3. Why do you need LazyConnectionDataSourceProxy with routing datasources?

Without it, the JDBC connection is fetched eagerly when the transaction begins — but the transaction's readOnly flag might not be set yet at that point. LazyConnectionDataSourceProxy defers the actual getConnection() call until the first SQL statement executes, by which time @Transactional(readOnly = true) has properly set the flag in TransactionSynchronizationManager.

4. How does @EnableJpaAuditing work internally?

It registers an AuditingHandler bean that listens for JPA lifecycle events via AuditingEntityListener. On @PrePersist, it populates @CreatedDate, @CreatedBy, @LastModifiedDate, and @LastModifiedBy. On @PreUpdate, it updates only @LastModifiedDate and @LastModifiedBy. The AuditorAware bean provides the current user, and DateTimeProvider (default: CurrentDateTimeProvider) provides the timestamp.
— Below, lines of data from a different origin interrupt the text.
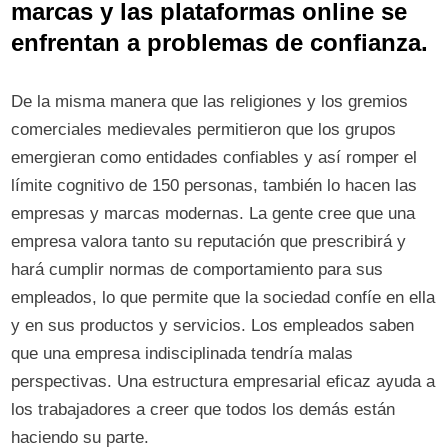
marcas y las plataformas online se
enfrentan a problemas de confianza.
De la misma manera que las religiones y los gremios
comerciales medievales permitieron que los grupos
emergieran como entidades confiables y así romper el
límite cognitivo de 150 personas, también lo hacen las
empresas y marcas modernas. La gente cree que una
empresa valora tanto su reputación que prescribirá y
hará cumplir normas de comportamiento para sus
empleados, lo que permite que la sociedad confíe en ella
y en sus productos y servicios. Los empleados saben
que una empresa indisciplinada tendría malas
perspectivas. Una estructura empresarial eficaz ayuda a
los trabajadores a creer que todos los demás están
haciendo su parte.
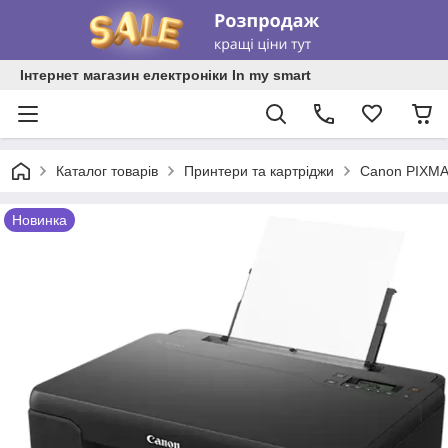
Інтернет магазин електроніки In my smart
Каталог товарів
Принтери та картріджи
Canon PIXMA
Новинка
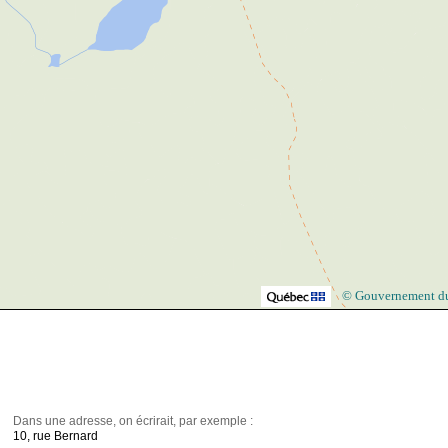
© Gouvernement d
Dans une adresse, on écrirait, par exemple :
10, rue Bernard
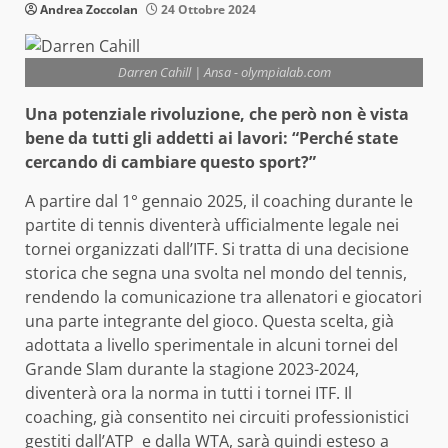
Andrea Zoccolan
24 Ottobre 2024
Darren Cahill | Ansa - olympialab.com
Una potenziale rivoluzione, che però non è vista
bene da tutti gli addetti ai lavori: “Perché state
cercando di cambiare questo sport?”
A partire dal 1° gennaio 2025, il coaching durante le
partite di tennis diventerà ufficialmente legale nei
tornei organizzati dall’ITF. Si tratta di una decisione
storica che segna una svolta nel mondo del tennis,
rendendo la comunicazione tra allenatori e giocatori
una parte integrante del gioco. Questa scelta, già
adottata a livello sperimentale in alcuni tornei del
Grande Slam durante la stagione 2023-2024,
diventerà ora la norma in tutti i tornei ITF. Il
coaching, già consentito nei circuiti professionistici
gestiti dall’ATP e dalla WTA, sarà quindi esteso a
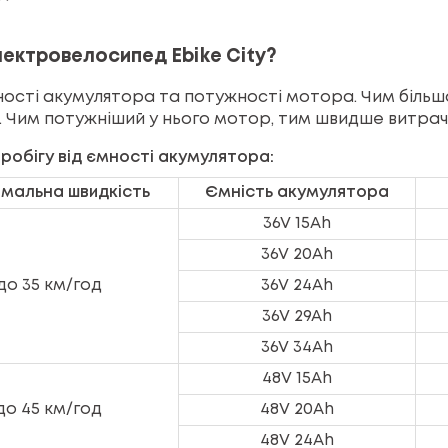
лектровелосипед Ebike City?
ності акумулятора та потужності мотора. Чим більша
 Чим потужніший у нього мотор, тим швидше витрач
робігу від ємності акумулятора:
мальна швидкість
Ємність акумулятора
36V 15Ah
36V 20Ah
до 35 км/год
36V 24Ah
36V 29Ah
36V 34Ah
48V 15Ah
до 45 км/год
48V 20Ah
48V 24Ah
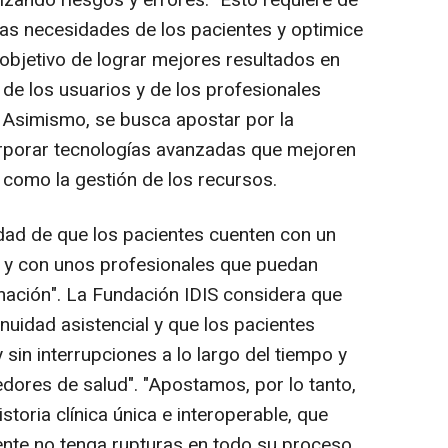
mizando riesgos y errores. "Esto requiere de
as necesidades de los pacientes y optimice
 objetivo de lograr mejores resultados en
 de los usuarios y de los profesionales
. Asimismo, se busca apostar por la
orporar tecnologías avanzadas que mejoren
s como la gestión de los recursos.
idad de que los pacientes cuenten con un
s y con unos profesionales que puedan
mación". La Fundación IDIS considera que
nuidad asistencial y que los pacientes
sin interrupciones a lo largo del tiempo y
edores de salud". "Apostamos, por lo tanto,
storia clínica única e interoperable, que
iente no tenga rupturas en todo su proceso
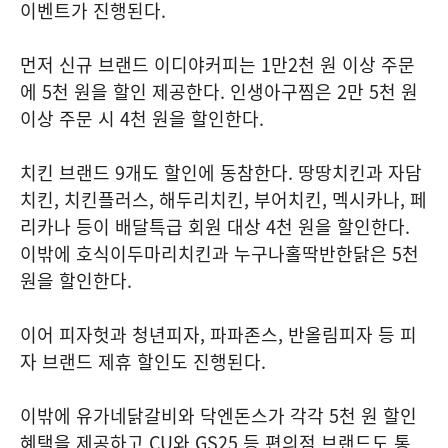
이벤트가 진행된다.
먼저 신규 브랜드 이디야커피는 1만2천 원 이상 주문
에 5천 원을 할인 제공한다. 인생아구찜은 2만 5천 원
이상 주문 시 4천 원을 할인한다.
치킨 브랜드 9개도 할인에 동참한다. 땅땅치킨과 자담
치킨, 치킨플러스, 해두리치킨, 부어치킨, 멕시카나, 페
리카나 등이 배달특급 회원 대상 4천 원을 할인한다.
이밖에 호식이두마리치킨과 누구나홀딱반한닭은 5천
원을 할인한다.
이어 피자헛과 청년피자, 파파존스, 반올림피자 등 피
자 브랜드 제휴 할인도 진행된다.
이밖에 유가네닭갈비와 닥엔돈스가 각각 5천 원 할인
혜택을 제공하고 CU와 GS25 등 편의점 브랜드도 통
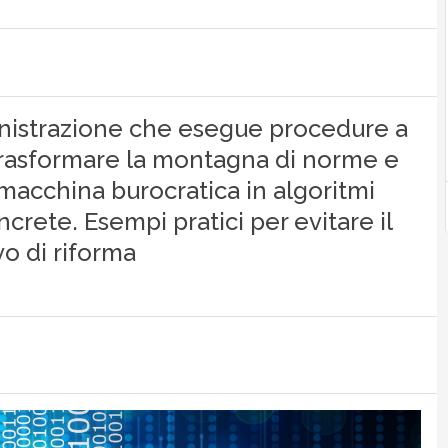
nistrazione che esegue procedure a
trasformare la montagna di norme e
 macchina burocratica in algoritmi
crete. Esempi pratici per evitare il
o di riforma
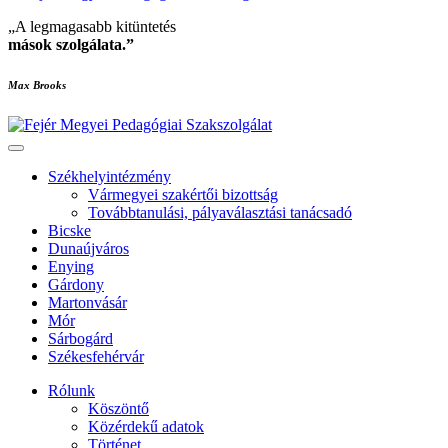
„A legmagasabb kitüntetés
mások szolgálata
.”
Max Brooks
Székhelyintézmény
Vármegyei szakértői bizottság
Továbbtanulási, pályaválasztási tanácsadó
Bicske
Dunaújváros
Enying
Gárdony
Martonvásár
Mór
Sárbogárd
Székesfehérvár
Rólunk
Köszöntő
Közérdekű adatok
Történet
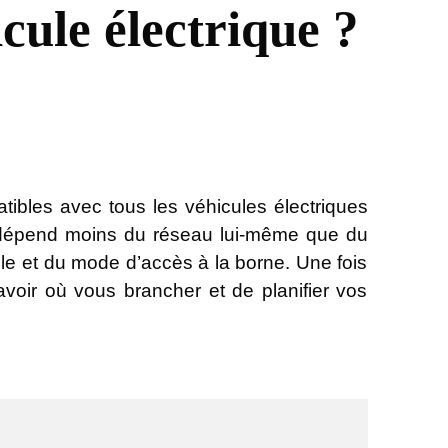
cule électrique ?
ibles avec tous les véhicules électriques
ité dépend moins du réseau lui-même que du
le et du mode d’accès à la borne. Une fois
avoir où vous brancher et de planifier vos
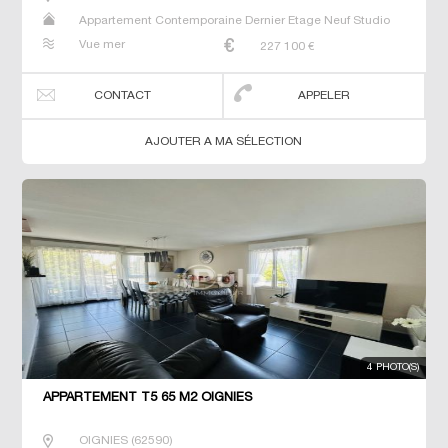
Appartement Contemporaine Dernier Etage Neuf Studio
T2 T3 T4 T6
Vue mer
227 100
€
CONTACT
APPELER
AJOUTER A MA SÉLECTION
4 PHOTO(S)
APPARTEMENT T5 65 M2 OIGNIES
OIGNIES
(
62590
)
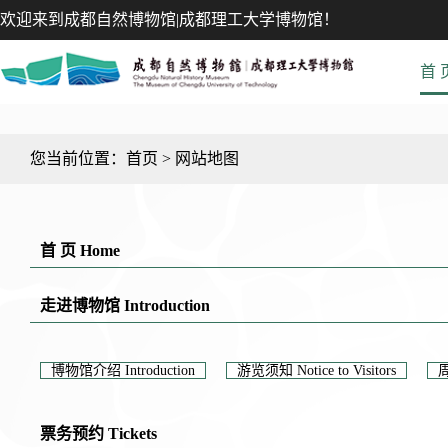
欢迎来到成都自然博物馆|成都理工大学博物馆！
首 
您当前位置：
首页
>
网站地图
首 页 Home
走进博物馆 Introduction
博物馆介绍 Introduction
游览须知 Notice to Visitors
周
票务预约 Tickets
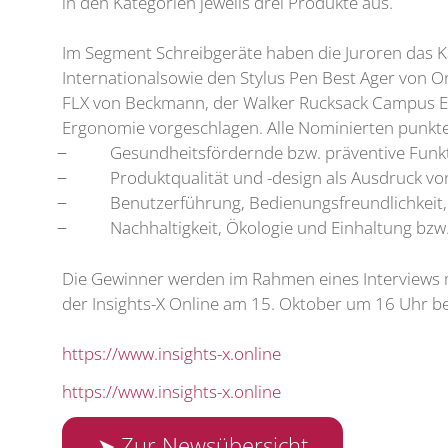
in den Kategorien jeweils drei Produkte aus.
Im Segment Schreibgeräte haben die Juroren das K
Internationalsowie den Stylus Pen Best Ager von On
FLX von Beckmann, der Walker Rucksack Campus Ev
Ergonomie vorgeschlagen. Alle Nominierten punktete
̶ Gesundheitsfördernde bzw. präventive Funk
̶ Produktqualität und -design als Ausdruck von 
̶ Benutzerführung, Bedienungsfreundlichkeit, 
̶ Nachhaltigkeit, Ökologie und Einhaltung bzw. 
Die Gewinner werden im Rahmen eines Interviews mi
der Insights-X Online am 15. Oktober um 16 Uhr 
https://www.insights-x.online
https://www.insights-x.online
➤ Zur Newsübersicht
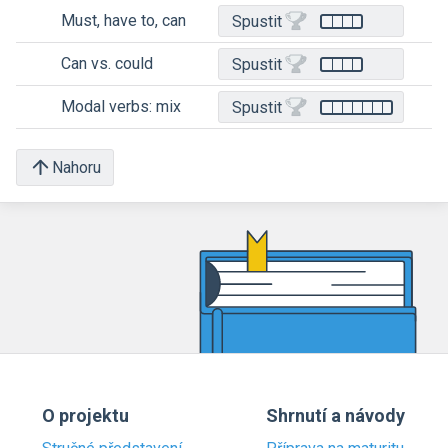
Must, have to, can
Spustit
Can vs. could
Spustit
Modal verbs: mix
Spustit
Nahoru
O projektu
Shrnutí a návody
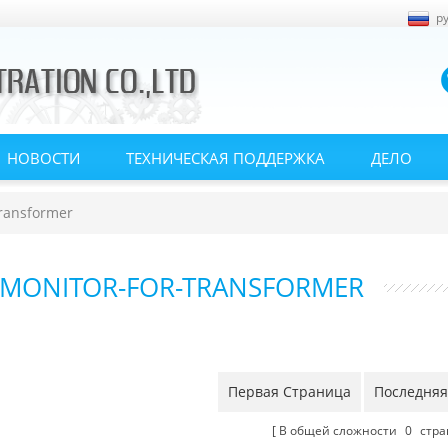
р
НОВОСТИ
ТЕХНИЧЕСКАЯ ПОДДЕРЖКА
ДЕЛО
Transformer
-MONITOR-FOR-TRANSFORMER
Первая Страница
Последняя
В общей сложности
0
стра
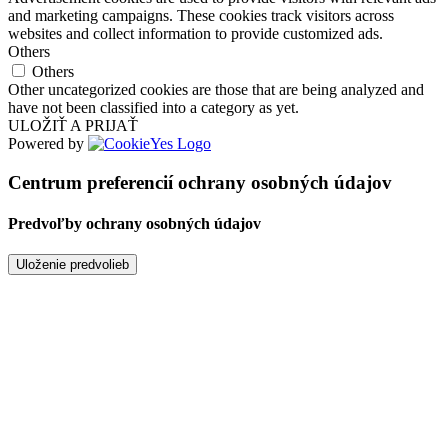
and marketing campaigns. These cookies track visitors across
websites and collect information to provide customized ads.
Others
Others
Other uncategorized cookies are those that are being analyzed and
have not been classified into a category as yet.
ULOŽIŤ A PRIJAŤ
Powered by
Centrum preferencií ochrany osobných údajov
Predvoľby ochrany osobných údajov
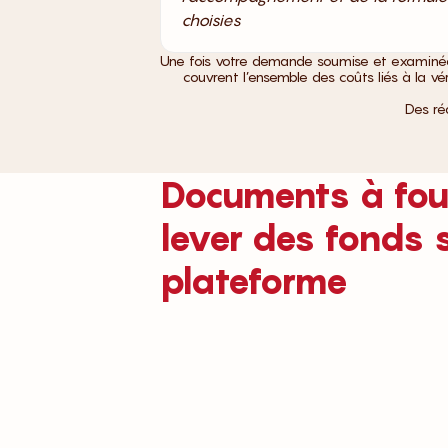
choisies
Une fois votre demande soumise et examinée, c
couvrent l’ensemble des coûts liés à la v
Des ré
Documents à four
lever des fonds s
plateforme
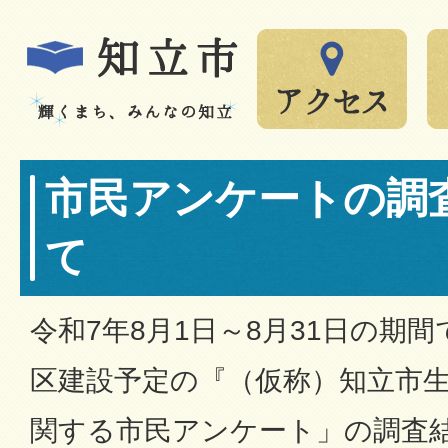
市民アンケートの調
て
令和7年8月1日～8月31日の期
区建設予定の『（仮称）知立市
関する市民アンケート」の調査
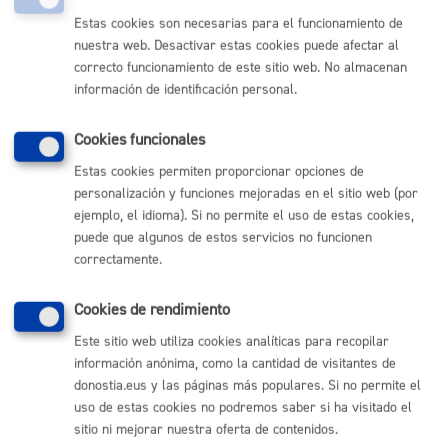
Estas cookies son necesarias para el funcionamiento de
(gratuito desde Donostia / San Sebastián)
010
nuestra web. Desactivar estas cookies puede afectar al
(+34) 943 481 000
correcto funcionamiento de este sitio web. No almacenan
Buzón de la ciudadanía
información de identificación personal.
Informar de un error en la web
Cookies funcionales
Enlaces útiles
Estas cookies permiten proporcionar opciones de
personalización y funciones mejoradas en el sitio web (por
Ofertas de empleo
ejemplo, el idioma). Si no permite el uso de estas cookies,
Perfil del contratante
puede que algunos de estos servicios no funcionen
Sede electrónica
correctamente.
Mapas - GeoDonostia
Sala de prensa
Mapa web
Cookies de rendimiento
Este sitio web utiliza cookies analíticas para recopilar
Otras páginas web corporativas
información anónima, como la cantidad de visitantes de
donostia.eus y las páginas más populares. Si no permite el
Donostia Kirola
uso de estas cookies no podremos saber si ha visitado el
Donostia Kultura
sitio ni mejorar nuestra oferta de contenidos.
Donostia Turismo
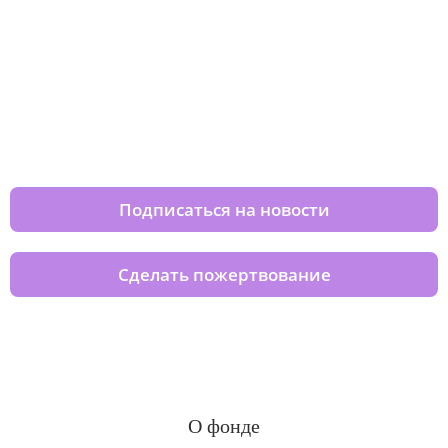
Изменяйте жизни детей из детских
домов вместе с нами
Подписаться на новости
Сделать пожертвование
О фонде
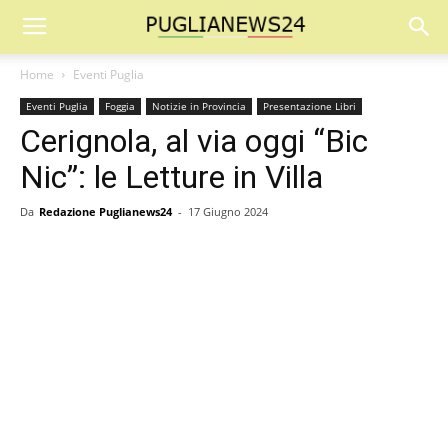
Home
Eventi Puglia
Eventi Puglia
Foggia
Notizie in Provincia
Presentazione Libri
Cerignola, al via oggi “Bic
Nic”: le Letture in Villa
Da
Redazione Puglianews24
-
17 Giugno 2024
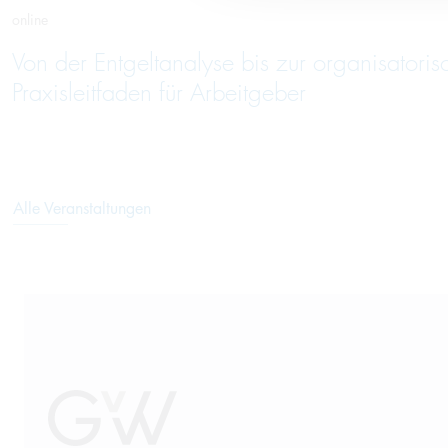
online
Von der Entgeltanalyse bis zur organisatori
Praxisleitfaden für Arbeitgeber
Alle Veranstaltungen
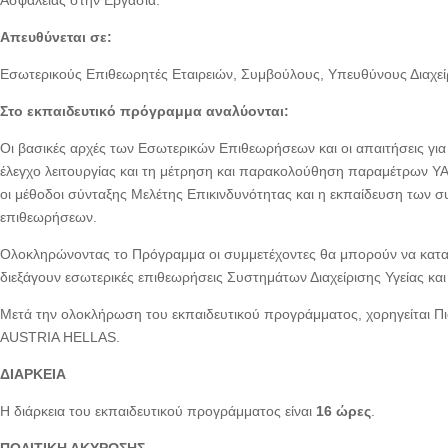
Απευθύνεται σε:
Εσωτερικούς Επιθεωρητές Εταιρειών, Συμβούλους, Υπευθύνους Διαχείρι
Στο εκπαιδευτικό πρόγραμμα αναλύονται:
Οι βασικές αρχές των Εσωτερικών Επιθεωρήσεων και οι απαιτήσεις για
έλεγχο λειτουργίας και τη μέτρηση και παρακολούθηση παραμέτρων ΥΑΕ
οι μέθοδοι σύνταξης Μελέτης Επικινδυνότητας και η εκπαίδευση των 
επιθεωρήσεων.
Ολοκληρώνοντας το Πρόγραμμα οι συμμετέχοντες θα μπορούν να καταν
διεξάγουν εσωτερικές επιθεωρήσεις Συστημάτων Διαχείρισης Υγείας κα
Μετά την ολοκλήρωση του εκπαιδευτικού προγράμματος, χορηγείται Π
AUSTRIA HELLAS.
ΔΙΑΡΚΕΙΑ
Η διάρκεια του εκπαιδευτικού προγράμματος είναι
16 ώρες
.
ΠΟΛΙΤΙΚΗ ΑΚΥΡΩΣΗΣ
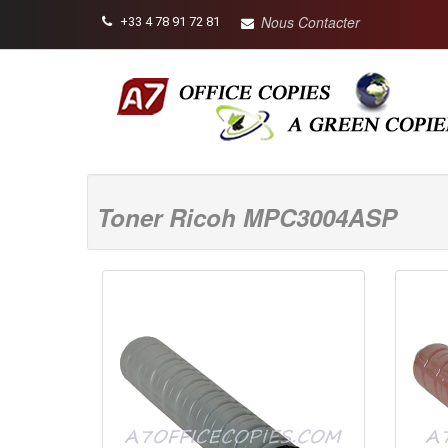
Nous Contacter
+33 4 78 91 72 81
Toner Ricoh MPC3004ASP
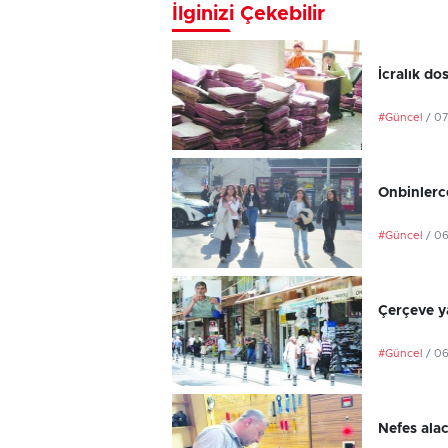
İlginizi Çekebilir
İcralık do
#Güncel
/ 0
Onbinlerce
#Güncel
/ 0
Çerçeve ya
#Güncel
/ 0
Nefes ala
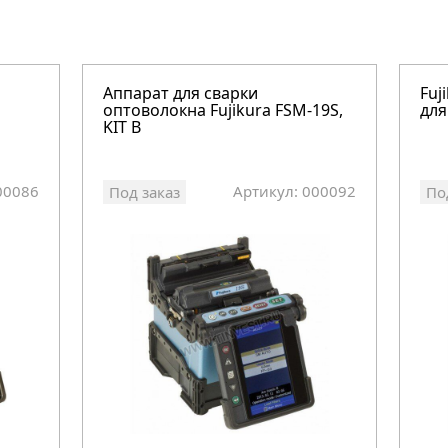
Аппарат для сварки
Fuj
оптоволокна Fujikura FSM-19S,
для
KIT B
00086
Артикул: 000092
Под заказ
По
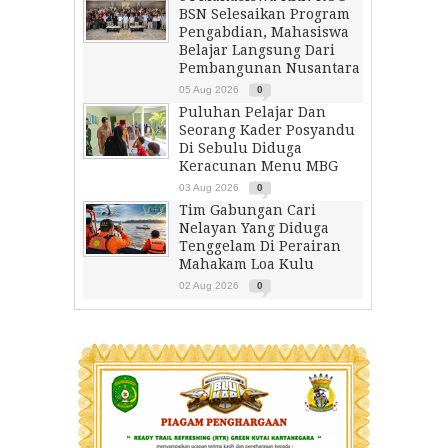
BSN Selesaikan Program
Pengabdian, Mahasiswa
Belajar Langsung Dari
Pembangunan Nusantara
05 Aug 2026
0
Puluhan Pelajar Dan
Seorang Kader Posyandu
Di Sebulu Diduga
Keracunan Menu MBG
03 Aug 2026
0
Tim Gabungan Cari
Nelayan Yang Diduga
Tenggelam Di Perairan
Mahakam Loa Kulu
02 Aug 2026
0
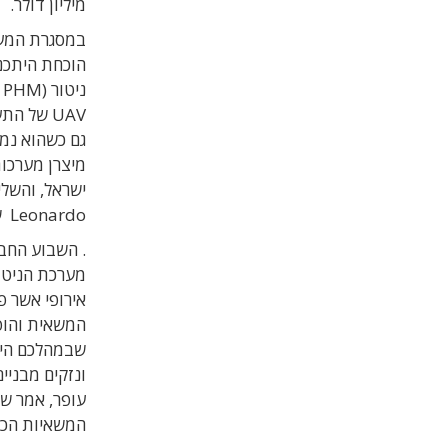
מיליון דולר.
במסגרת המעב
הוכחת היתכנ
UAV של 
Leonardo של חיל האוויר האיטלקי.
אירופי אשר 
המשאית והופ
שבמהלכם היא 
ונזקים מבניי
עופר, אמר ש
המשאיות הכב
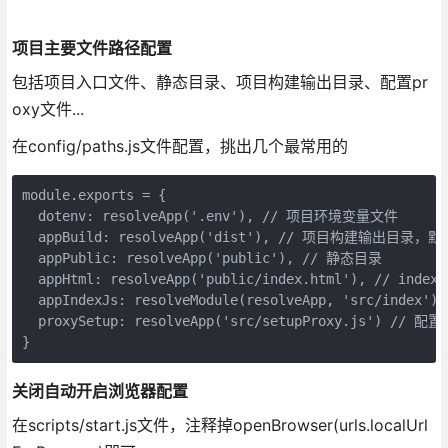
项目主要文件路径配置
包括项目入口文件、静态目录、项目构建输出目录、配置pr
oxy文件...
在config/paths.js文件配置，挑出几个最常用的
5. What is the difference between JPA Auditing and Hibernate Envers?

JPA Auditing stores only the current audit metadata (created/modified timestamps and users) on the entity itself. Envers creates shadow _AUD tables that store a complete historical record of every insert, update, and delete, with revision numbers and timestamps. Use JPA Auditing for simple "last modified" tracking; use Envers when you need a full compliance audit trail or the ability to query past states.

6. How would you implement multi-tenant datasource routing?

Extend AbstractRoutingDataSource and resolve the lookup key from a ThreadLocal or request header (e.g., X-Tenant-ID). Populate the tenant context via a servlet filter or HandlerInterceptor. Each tenant maps to a different datasource. For dynamic tenant onboarding, override afterPropertiesSet() to lazily create and cache datasources from a tenant registry.

7. What happens if you forget @EntityListeners on an audited entity?

The audit fields (@CreatedDate, @LastModifiedDate, etc.) will remain null. The AuditingEntityListener is never triggered because JPA has no registered listener for that entity's lifecycle events. Either add @EntityListeners(AuditingEntityListener.class) per entity, use a @MappedSuperclass that includes it, or register it globally in META-INF/orm.xml.

8. How do you handle transactions spanning multiple datasources?

Options: (1) JTA/XA — use JtaTransactionManager with Atomikos or Narayana for true distributed transactions (heavy, rarely used in microservices). (2) ChainedTransactionManager — best-effort, commits in order (not truly atomic). (3) Saga pattern — sequence of local transactions with compensating actions. For read-write split with the same logical database, AbstractRoutingDataSource avoids this problem entirely since it's one transaction manager over one logical datasource.